Marc Pfeiffer, assistant director at Rutgers University’s Bloustein Local Government Research Center, said the Murphy administration’s budget proposal prepares for revenue shortfalls while continuing to support popular public initiatives with an eye on local elections this year.

Murphy is a Democrat and his fellow Democrats control the legislature, though they haven’t always been on the same page.

“The entire legislature is up for reelection in the fall period, so it is an election-year budget,” he said. “At the moment, the economy’s doing stronger than the Fed expected it to and consumer spending is still up, so there’s uncertainty as to what next year’s revenues will look like.”

The proposal also seeks funding to extend initiatives popular with state Democrats including the ANCHOR property tax relief program, which will pay out refunds to 1.5 million people, according to the Murphy administration, and the Child Tax Credit program, which will see per child distributions doubled to $1,000.

That social spending will likely create “a cushion in case of a recession” for state residents, and give Democrats a win ahead of elections, said Pfeiffer.

Murphy’s proposal contains no new fare hikes for New Jersey Transit services which may not be an entirely good thing, Glasgall said, because it makes no attempts to propose a long-term financing plan to address the commuter rail and bus network’s chronic funding issues.

NJ Transit lacks a dedicated funding stream, with successive administrations tapping other revenue, including New Jersey Turnpike revenues, the state’s Clean Energy Fund, and even NJ Transit’s own capital fund, to keep service running, presenting a liability for the state, he added.

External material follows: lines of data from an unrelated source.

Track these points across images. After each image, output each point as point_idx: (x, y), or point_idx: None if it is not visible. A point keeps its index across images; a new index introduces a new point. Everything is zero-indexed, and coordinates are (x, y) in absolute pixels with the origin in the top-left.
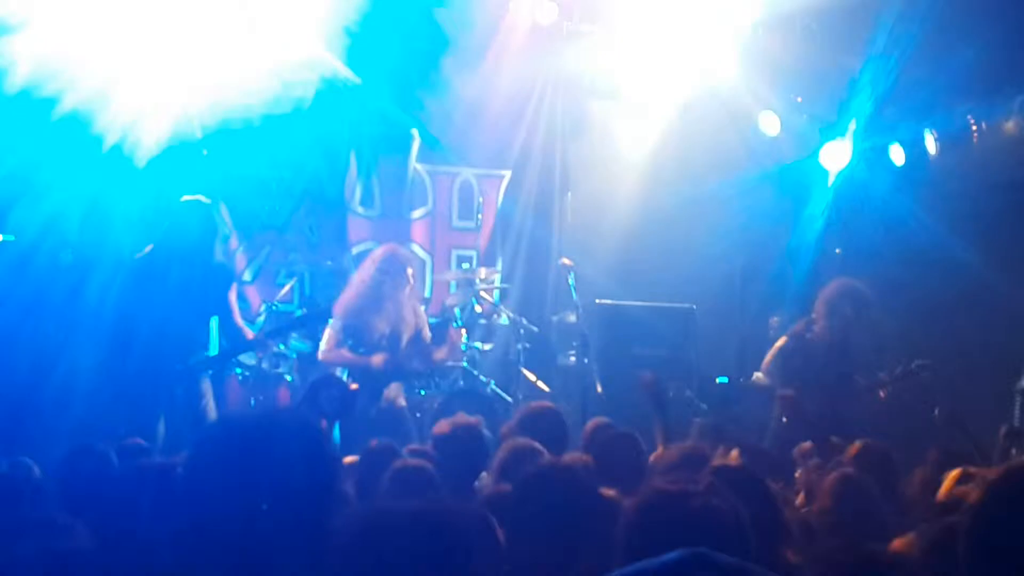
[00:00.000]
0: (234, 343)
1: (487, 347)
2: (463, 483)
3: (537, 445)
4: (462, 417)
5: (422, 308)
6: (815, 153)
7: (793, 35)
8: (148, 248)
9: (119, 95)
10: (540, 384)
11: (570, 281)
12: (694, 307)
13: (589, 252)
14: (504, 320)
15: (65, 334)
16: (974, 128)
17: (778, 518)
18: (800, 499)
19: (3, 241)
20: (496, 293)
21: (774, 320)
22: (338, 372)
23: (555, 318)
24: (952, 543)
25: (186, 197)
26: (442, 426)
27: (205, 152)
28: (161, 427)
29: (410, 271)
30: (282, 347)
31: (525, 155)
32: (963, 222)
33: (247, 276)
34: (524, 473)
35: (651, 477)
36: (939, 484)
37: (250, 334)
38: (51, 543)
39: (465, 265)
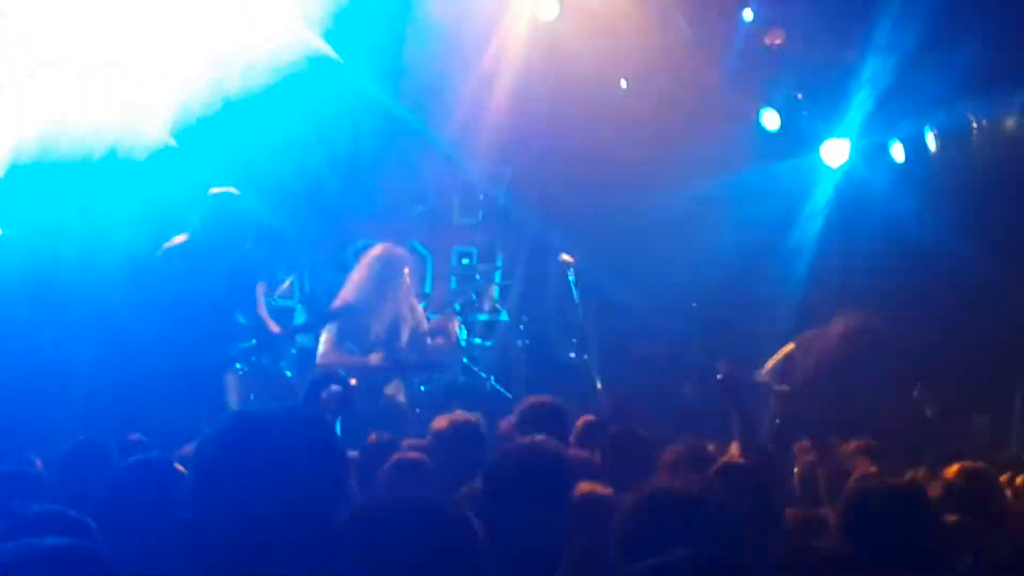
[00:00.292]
0: (260, 335)
1: (487, 343)
2: (460, 478)
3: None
4: (460, 413)
5: (420, 305)
6: (816, 151)
7: (793, 33)
8: (181, 238)
9: (116, 90)
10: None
11: (570, 279)
12: (694, 306)
13: (589, 250)
14: (504, 317)
15: (72, 329)
16: (974, 126)
17: (776, 515)
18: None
19: (2, 236)
20: (496, 290)
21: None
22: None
23: (555, 316)
24: None
25: (216, 189)
26: (439, 422)
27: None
28: (194, 419)
29: (406, 271)
30: None
31: (526, 154)
32: (963, 220)
33: None
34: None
35: (655, 475)
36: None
37: (274, 327)
38: (60, 539)
39: (465, 261)
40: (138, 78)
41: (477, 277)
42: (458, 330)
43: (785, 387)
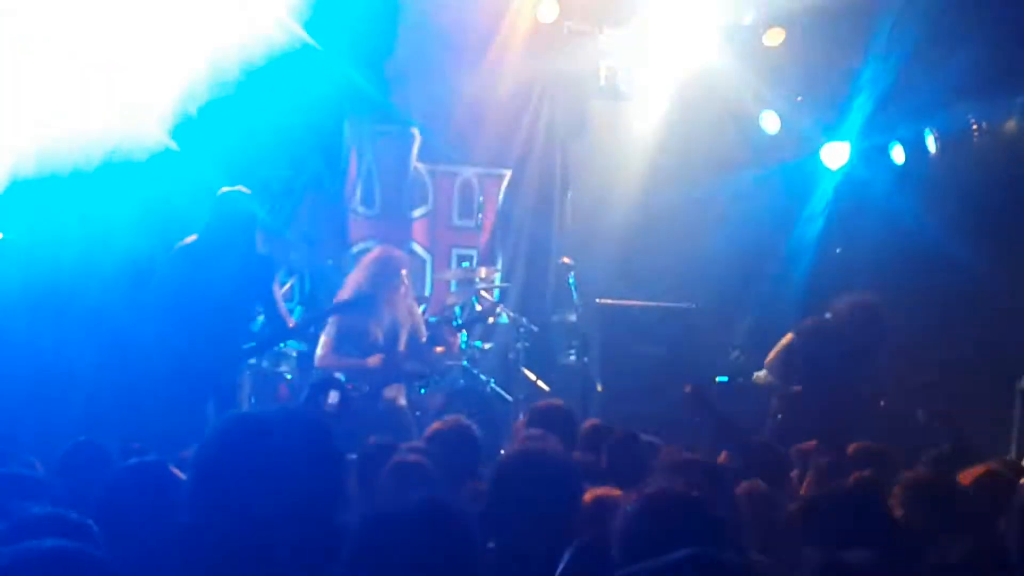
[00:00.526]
0: (278, 331)
1: (487, 346)
2: (456, 480)
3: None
4: (454, 418)
5: (419, 308)
6: (816, 152)
7: (793, 34)
8: (191, 238)
9: (112, 91)
10: (540, 384)
11: (570, 280)
12: (694, 307)
13: (589, 251)
14: (504, 319)
15: (72, 332)
16: (975, 128)
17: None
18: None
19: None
20: (496, 292)
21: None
22: (337, 373)
23: (555, 317)
24: None
25: (225, 188)
26: (435, 426)
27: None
28: (209, 417)
29: (404, 273)
30: (282, 345)
31: (525, 154)
32: (963, 222)
33: None
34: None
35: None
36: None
37: (292, 323)
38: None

“It takes a lot of capital to keep a huge rail operation running properly and the problem with shortchanging the capital budget is that eventually, it catches up with you,” he said.

Glasgall also said the state worker and teacher pension systems, supported separately from other public pensions, remained underfunded.

All in all the budget proposal was balanced, said Glasgall, being flexible enough to accommodate a wide range of economic outcomes.

“If we got into a serious recession, New Jersey’s going into this in much better fiscal shape than before,” he said. “It’s got a very strong rainy day fund, a big general fund surplus. They’ve got a strategy now.”

Other proposals in the spending plan include upping education spending on direct assistance to local k-12 school districts by $830 million, bringing the total to $11 billion, and $100 million in funds for the preservation and development of affordable workforce housing units to meet an expected increase in demand over the coming years.

In one of several critical responses from state GOP leaders, Senate Republican Leader Steven Oroho called the budget “a huge and unsustainable spending increase.”

“Gov. Murphy’s budget proposal for next year is 5% larger than this year’s budget, and it’s 50% bigger than the prior administration’s final budget,” Oroho said. “We know that billions of that will likely be pork spending that should be redirected to tax relief.”